Apesar destes meus parabéns, gostaria de deixar aqui uma separação de conceitos que podem gerar outras linhas de investigação jornalística, no nosso jornal ou noutros, bem como trazer uma suspeita que ando a nutrir e que, a confirmar-se, pode permitir a denúncia de algo muito mais sinistro que porventura esteja a passar-nos a todos por debaixo do nariz.

Deixem-me separar capa e batina de praxes (não têm necessariamente de ser entrelaçadas) e dar-vos conta, em terceiro lugar, do que assomou aos meus olhos no caso da tragédia do Meco.

A capa e batina. O que aqui digo não está sustentado em certezas de historiador, que não sou, mas em intuições do que li sobre a história da universidade e do que mais tarde fui apreendendo, pela vivência, da sociologia dos universitários. É só um palpite.
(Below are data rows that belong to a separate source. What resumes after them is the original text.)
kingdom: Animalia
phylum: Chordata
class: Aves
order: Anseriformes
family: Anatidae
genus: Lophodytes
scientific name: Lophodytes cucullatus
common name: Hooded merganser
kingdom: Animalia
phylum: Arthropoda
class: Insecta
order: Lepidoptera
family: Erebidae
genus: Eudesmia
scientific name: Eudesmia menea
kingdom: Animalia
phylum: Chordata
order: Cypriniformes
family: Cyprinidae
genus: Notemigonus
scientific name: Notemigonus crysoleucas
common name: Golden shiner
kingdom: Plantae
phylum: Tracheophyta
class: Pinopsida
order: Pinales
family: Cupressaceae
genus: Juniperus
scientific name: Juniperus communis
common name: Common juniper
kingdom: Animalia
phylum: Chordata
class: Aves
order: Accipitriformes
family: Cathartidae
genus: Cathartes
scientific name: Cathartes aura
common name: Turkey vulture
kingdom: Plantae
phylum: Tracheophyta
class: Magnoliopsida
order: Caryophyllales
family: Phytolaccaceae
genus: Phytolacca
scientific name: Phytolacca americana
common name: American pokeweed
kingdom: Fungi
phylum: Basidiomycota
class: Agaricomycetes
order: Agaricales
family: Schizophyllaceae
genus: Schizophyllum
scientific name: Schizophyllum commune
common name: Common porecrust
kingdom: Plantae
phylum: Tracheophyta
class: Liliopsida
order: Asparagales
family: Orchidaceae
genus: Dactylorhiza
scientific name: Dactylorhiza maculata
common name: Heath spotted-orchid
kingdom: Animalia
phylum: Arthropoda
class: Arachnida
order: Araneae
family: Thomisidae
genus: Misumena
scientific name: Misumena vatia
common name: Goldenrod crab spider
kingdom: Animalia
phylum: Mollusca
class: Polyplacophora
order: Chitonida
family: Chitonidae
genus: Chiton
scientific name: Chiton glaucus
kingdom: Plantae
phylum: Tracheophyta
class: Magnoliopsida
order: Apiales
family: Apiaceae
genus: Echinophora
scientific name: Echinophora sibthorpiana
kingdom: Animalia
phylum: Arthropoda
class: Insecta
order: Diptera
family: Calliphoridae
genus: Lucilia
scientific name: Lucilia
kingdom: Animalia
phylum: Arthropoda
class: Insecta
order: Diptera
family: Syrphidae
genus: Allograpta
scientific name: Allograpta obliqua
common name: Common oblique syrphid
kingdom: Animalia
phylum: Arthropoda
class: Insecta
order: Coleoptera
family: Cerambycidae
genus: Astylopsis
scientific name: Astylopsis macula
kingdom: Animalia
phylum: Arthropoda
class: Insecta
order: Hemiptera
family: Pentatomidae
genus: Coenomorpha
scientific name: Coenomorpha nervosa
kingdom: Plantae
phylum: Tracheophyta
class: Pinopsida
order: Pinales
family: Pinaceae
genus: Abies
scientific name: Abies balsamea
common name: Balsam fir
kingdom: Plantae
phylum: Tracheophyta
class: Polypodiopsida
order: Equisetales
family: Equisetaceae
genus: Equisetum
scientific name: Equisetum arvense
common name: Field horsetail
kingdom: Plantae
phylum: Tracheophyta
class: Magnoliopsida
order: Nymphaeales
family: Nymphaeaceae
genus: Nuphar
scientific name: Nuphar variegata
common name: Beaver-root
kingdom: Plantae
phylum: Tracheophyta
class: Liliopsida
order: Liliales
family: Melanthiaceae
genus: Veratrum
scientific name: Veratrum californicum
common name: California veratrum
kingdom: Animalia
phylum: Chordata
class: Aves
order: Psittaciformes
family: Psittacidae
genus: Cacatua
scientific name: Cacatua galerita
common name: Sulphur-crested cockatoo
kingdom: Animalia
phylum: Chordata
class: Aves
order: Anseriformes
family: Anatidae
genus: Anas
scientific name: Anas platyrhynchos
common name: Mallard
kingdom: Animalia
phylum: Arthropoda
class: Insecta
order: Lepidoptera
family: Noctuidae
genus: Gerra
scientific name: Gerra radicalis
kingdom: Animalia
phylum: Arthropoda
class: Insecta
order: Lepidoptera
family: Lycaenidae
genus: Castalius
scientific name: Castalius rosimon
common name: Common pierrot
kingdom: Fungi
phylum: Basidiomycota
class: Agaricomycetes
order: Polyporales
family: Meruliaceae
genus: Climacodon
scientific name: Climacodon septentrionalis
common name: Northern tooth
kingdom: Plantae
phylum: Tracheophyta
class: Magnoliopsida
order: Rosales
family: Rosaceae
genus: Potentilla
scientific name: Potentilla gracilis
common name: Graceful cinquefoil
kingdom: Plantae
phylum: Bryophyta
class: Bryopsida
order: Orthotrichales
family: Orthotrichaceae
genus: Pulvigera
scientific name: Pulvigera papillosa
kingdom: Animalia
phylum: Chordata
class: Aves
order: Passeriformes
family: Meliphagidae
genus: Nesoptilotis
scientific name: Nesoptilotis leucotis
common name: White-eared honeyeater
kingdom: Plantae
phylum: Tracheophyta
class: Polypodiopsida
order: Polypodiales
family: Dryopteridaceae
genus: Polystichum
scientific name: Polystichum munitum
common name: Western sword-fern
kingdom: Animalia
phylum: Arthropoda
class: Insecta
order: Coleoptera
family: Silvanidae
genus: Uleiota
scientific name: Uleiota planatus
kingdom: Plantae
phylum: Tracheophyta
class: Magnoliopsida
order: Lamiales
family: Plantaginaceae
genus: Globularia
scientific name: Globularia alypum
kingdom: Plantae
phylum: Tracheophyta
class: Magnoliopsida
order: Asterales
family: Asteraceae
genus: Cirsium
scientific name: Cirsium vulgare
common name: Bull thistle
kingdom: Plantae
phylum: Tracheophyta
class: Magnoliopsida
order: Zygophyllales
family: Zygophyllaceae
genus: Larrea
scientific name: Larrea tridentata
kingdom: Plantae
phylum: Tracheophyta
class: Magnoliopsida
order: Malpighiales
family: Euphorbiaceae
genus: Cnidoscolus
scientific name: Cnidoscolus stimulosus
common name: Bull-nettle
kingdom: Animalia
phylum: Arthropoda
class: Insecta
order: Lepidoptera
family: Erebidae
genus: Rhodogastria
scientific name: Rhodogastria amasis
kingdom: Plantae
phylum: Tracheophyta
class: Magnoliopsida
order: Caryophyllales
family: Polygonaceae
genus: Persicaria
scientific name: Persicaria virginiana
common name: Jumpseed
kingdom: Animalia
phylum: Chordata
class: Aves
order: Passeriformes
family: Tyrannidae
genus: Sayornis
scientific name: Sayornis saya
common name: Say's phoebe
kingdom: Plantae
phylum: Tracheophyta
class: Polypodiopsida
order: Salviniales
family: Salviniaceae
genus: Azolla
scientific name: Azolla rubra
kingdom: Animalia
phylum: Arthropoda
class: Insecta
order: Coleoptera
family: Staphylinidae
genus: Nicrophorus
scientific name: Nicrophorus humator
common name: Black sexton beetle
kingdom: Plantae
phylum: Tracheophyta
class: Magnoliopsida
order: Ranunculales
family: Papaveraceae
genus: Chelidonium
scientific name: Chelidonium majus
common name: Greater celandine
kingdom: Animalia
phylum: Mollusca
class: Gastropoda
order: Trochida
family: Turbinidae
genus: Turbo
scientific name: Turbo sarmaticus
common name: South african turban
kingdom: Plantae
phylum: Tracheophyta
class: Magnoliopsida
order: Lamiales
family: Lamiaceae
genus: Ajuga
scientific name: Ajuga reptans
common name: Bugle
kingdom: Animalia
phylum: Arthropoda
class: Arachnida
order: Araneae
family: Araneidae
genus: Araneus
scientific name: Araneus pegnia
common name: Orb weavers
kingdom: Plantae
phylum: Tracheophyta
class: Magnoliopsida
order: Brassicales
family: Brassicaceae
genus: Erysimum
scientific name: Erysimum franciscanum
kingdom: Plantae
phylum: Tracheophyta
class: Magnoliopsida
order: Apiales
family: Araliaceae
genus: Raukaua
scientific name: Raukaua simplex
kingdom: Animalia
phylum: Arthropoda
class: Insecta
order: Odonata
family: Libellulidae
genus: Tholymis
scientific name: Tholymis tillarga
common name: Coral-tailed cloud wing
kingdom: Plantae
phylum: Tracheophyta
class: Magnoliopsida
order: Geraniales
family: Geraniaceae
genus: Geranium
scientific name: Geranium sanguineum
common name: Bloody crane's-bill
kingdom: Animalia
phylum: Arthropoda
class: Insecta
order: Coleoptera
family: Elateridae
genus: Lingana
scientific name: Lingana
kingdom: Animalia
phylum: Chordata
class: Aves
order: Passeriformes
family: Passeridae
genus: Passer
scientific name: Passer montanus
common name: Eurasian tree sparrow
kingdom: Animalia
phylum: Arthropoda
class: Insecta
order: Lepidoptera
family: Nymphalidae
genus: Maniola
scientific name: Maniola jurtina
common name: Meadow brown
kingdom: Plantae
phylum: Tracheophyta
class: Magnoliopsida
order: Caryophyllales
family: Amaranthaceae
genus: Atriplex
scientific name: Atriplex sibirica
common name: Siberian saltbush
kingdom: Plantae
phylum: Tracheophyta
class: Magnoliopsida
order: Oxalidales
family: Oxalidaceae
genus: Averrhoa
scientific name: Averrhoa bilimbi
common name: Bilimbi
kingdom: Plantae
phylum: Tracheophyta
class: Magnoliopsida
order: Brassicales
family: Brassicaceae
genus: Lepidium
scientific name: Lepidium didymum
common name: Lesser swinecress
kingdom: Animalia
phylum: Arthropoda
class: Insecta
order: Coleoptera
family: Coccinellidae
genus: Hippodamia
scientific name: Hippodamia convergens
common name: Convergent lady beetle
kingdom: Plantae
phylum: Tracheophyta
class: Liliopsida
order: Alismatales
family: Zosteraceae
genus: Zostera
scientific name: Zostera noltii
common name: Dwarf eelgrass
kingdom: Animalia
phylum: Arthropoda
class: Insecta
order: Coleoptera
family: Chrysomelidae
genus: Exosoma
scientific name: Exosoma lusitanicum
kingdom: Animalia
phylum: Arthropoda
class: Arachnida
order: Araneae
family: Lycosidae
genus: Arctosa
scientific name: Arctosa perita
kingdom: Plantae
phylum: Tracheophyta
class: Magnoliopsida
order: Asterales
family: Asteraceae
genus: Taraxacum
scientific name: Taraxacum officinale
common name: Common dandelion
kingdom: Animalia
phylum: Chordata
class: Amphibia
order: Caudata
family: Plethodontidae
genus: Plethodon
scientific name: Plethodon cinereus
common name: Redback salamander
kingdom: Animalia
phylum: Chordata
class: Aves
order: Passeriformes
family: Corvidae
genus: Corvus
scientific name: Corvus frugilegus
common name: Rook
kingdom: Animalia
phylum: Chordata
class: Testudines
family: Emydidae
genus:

Vale o que vale.

Nascida intricada com a Igreja, a Universidade (Estudos Gerais, foi o seu primeiro nome) implantou-se em Coimbra e deu-lhe a característica definitiva de cidade universitária, a partir de 1290. (Eu sei, meu saudoso mestre e respeitável académico, Marcello Caetano, que a Universidade nasceu em Lisboa, mas foi em Coimbra que lançou raízes e medrou...)

Sendo uma universidade muito ligada ao saber controlado pela Igreja, recebeu, naturalmente, curricula e rituais claustrais, como os próprios edifícios. Os estudantes vestiam-se como seminaristas e estas vestes cumpriam várias funções, a primeira das quais a sua identificação como universitários, protegidos pelo santuário académico, escrutinados por uma polícia universitária que, se era rigorosa na disciplina, constituía o refúgio dos estudantes nos conflitos com a sociedade futrica.

Com a república, alguns dos privilégios dos estudantes foram desaparecendo, mas a capa e a batina eram ainda um sinal de status e uma garantia de solidariedade espontânea, quando um estudante se visse envolvido em rixa: logo acorriam os da corporação asa-de-corvo.

Os universitários de Coimbra eram, em regra, oriundos da província, filhos de burgueses endinheirados (e outros nem tanto) que viam os seus descendentes já com um pé no estribo da notoriedade social, ou de doutores venerados no microcosmos que veio a ter nome de Cavaquistão, com todas as suas hierarquias do porque sim e do respeitinho é que é preciso. Na vilória de província, a capa e batina, a adejar na corda para espantar fedores de vinhaça e vomitado, à janela da piedosa Dona Briângela e do imponente doutor Fagundes sempre a escorrer excessos de cera-moustache, era sinal de que ali estava em gestação mais um senhor doutor. Coisa de respeito. O menino Hermenegildinho iria ser alguém de posição e continuaria a linhagem da família.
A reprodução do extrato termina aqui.